*** Opening of EXERCISE INPUTS ***
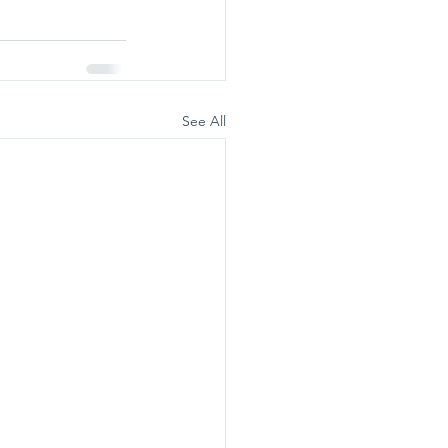
See All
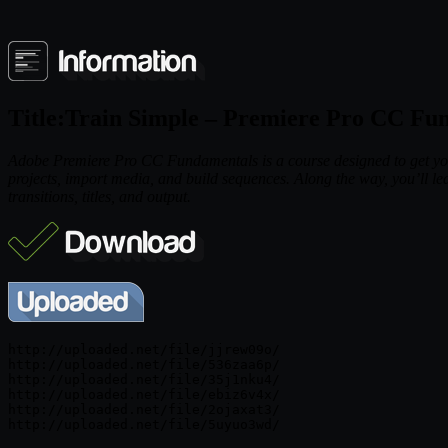
Title:Train Simple – Premiere Pro CC Fu
Adobe Premiere Pro CC Fundamentals is a course designed to get you u
projects, import media, and build sequences. Along the way, you’ll lear
transitions, titles, and output.
http://uploaded.net/file/jjrew09o/

http://uploaded.net/file/536zaa6p/

http://uploaded.net/file/35j1nku4/

http://uploaded.net/file/ebiz6v4x/

http://uploaded.net/file/2ojaxat3/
*** Close of EXERCISE INPUTS ***
● EXERCISE OBJECTIVE
Rewrite the text of all the records, swapping "course" for "tutorial" and keeping everything else the same, and omit the pictures.

● TASK RESULT
See All
Title:Train Simple – Premiere Pro CC Fu
Adobe Premiere Pro CC Fundamentals is a tutorial designed to get you u
projects, import media, and build sequences. Along the way, you’ll lear
transitions, titles, and output.
http://uploaded.net/file/jjrew09o/

http://uploaded.net/file/536zaa6p/

http://uploaded.net/file/35j1nku4/

http://uploaded.net/file/ebiz6v4x/

http://uploaded.net/file/2ojaxat3/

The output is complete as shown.